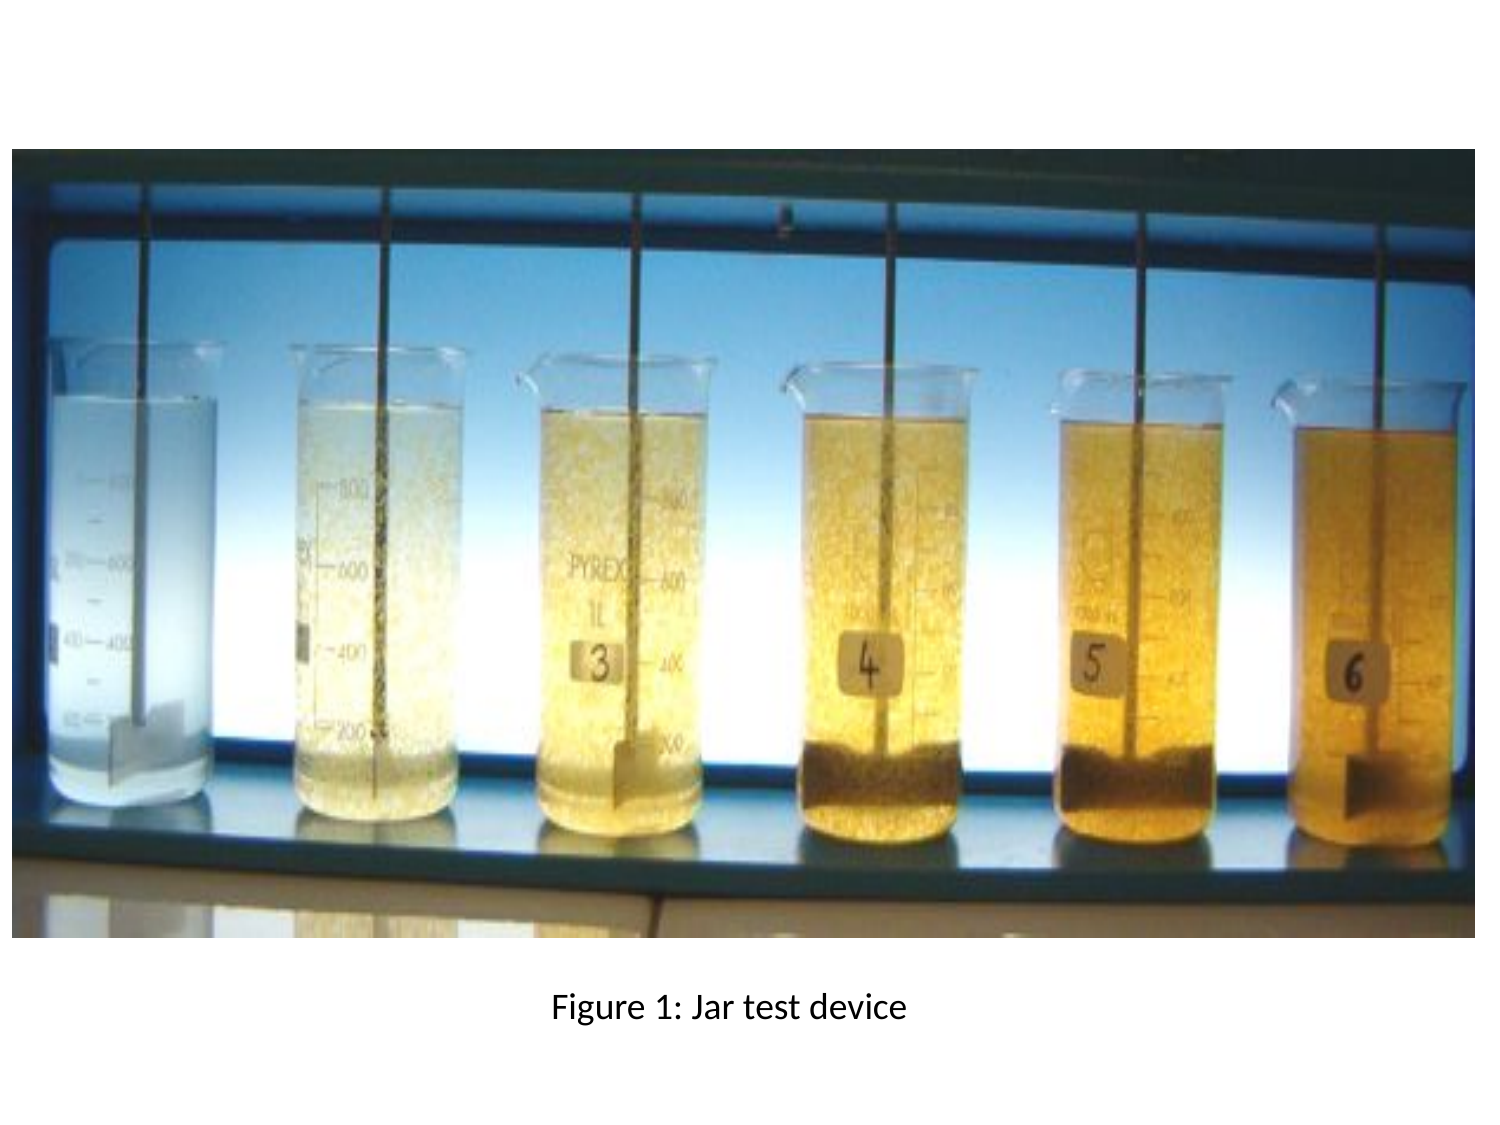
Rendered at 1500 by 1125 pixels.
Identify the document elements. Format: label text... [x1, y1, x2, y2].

picture [12, 149, 1476, 938]
text_box Figure 1: Jar test device [536, 974, 923, 1035]
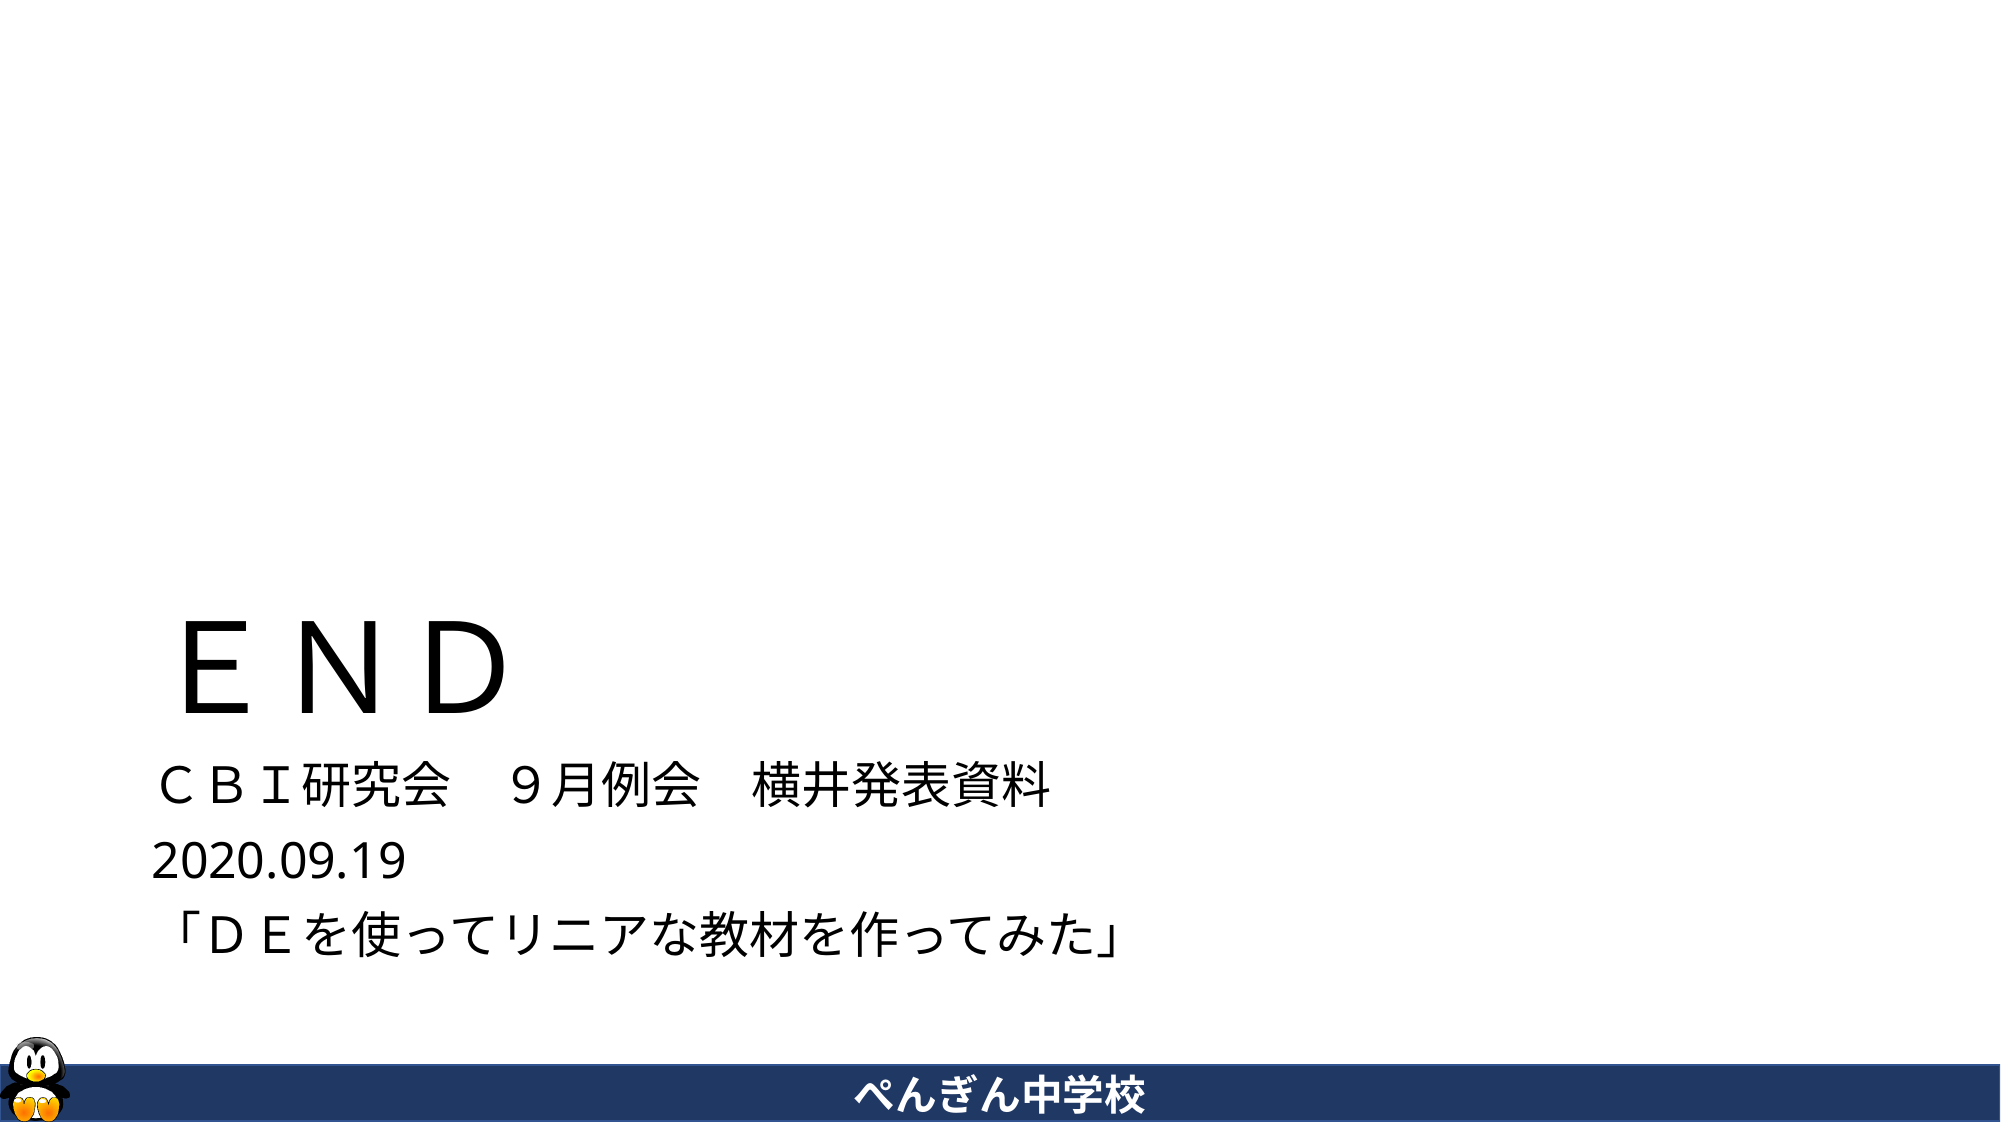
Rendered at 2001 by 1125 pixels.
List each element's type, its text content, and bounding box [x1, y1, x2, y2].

title ＥＮＤ [136, 280, 1862, 749]
list ＣＢＩ研究会 ９月例会 横井発表資料 2020.09.19 「ＤＥを使ってリニアな教材を作ってみた」 [136, 752, 1862, 999]
picture [0, 1037, 70, 1122]
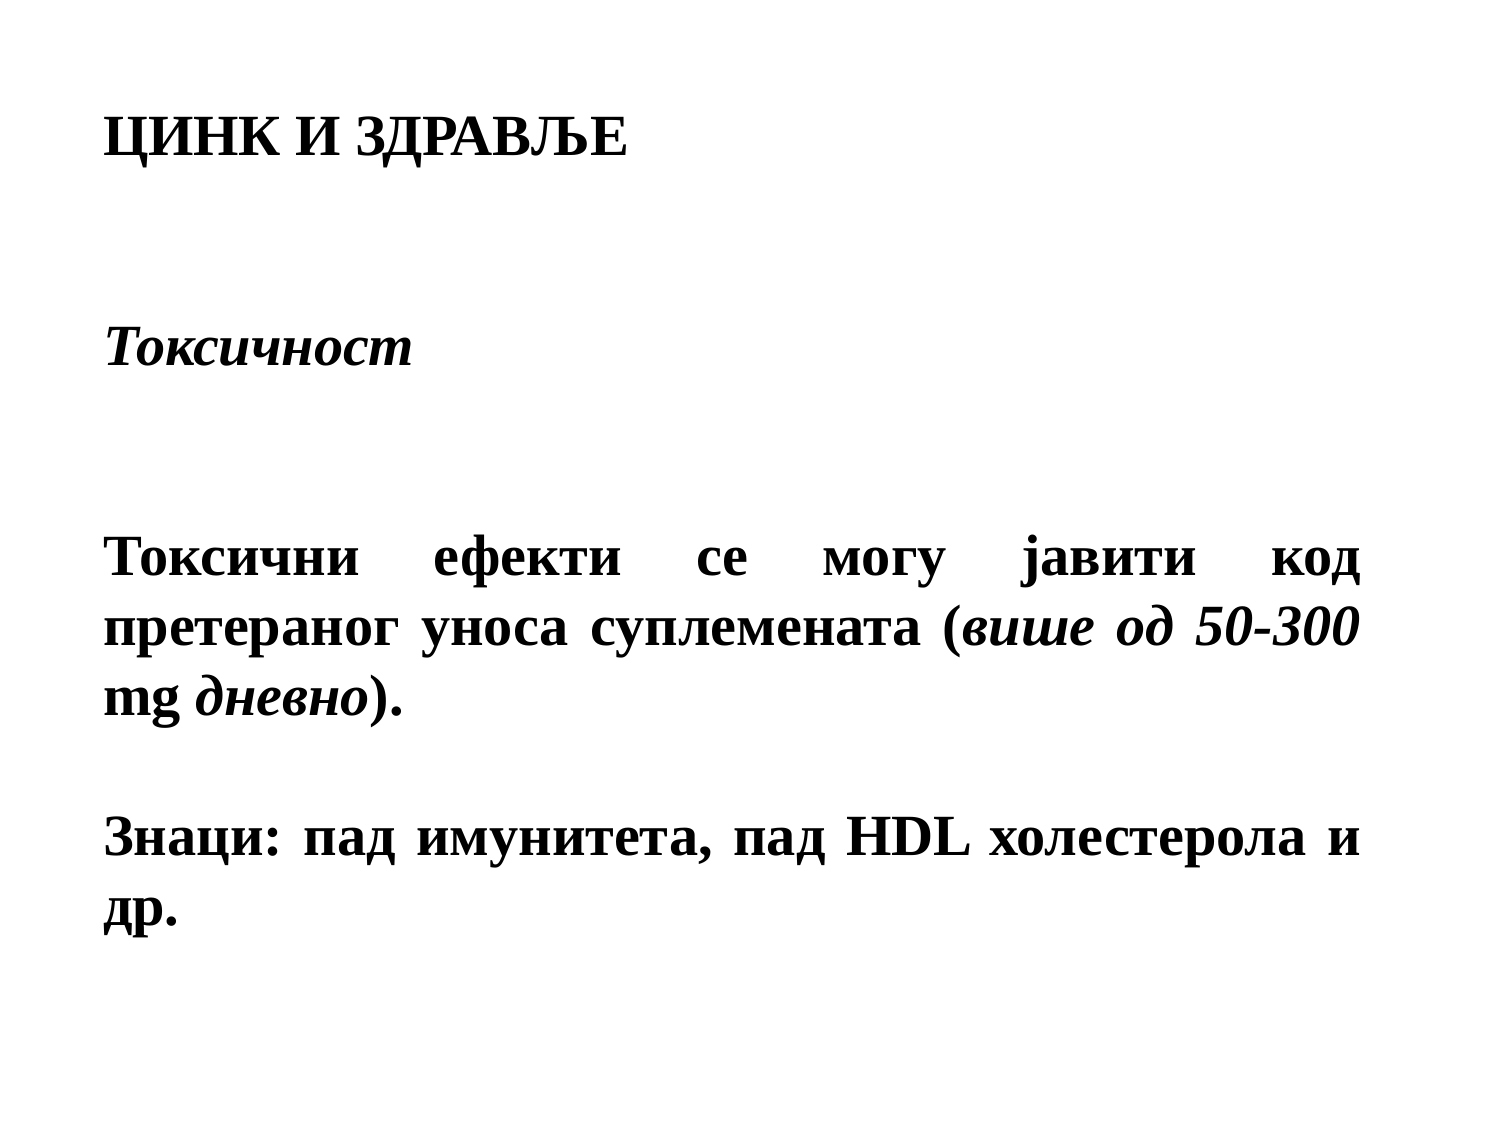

[Task prompt] Wherever a line in the data above contains the word "pixels", copy that line.

[Solution]
Rendered at 1500 by 1125 pixels.
Rendered at 2001 by 1125 pixels.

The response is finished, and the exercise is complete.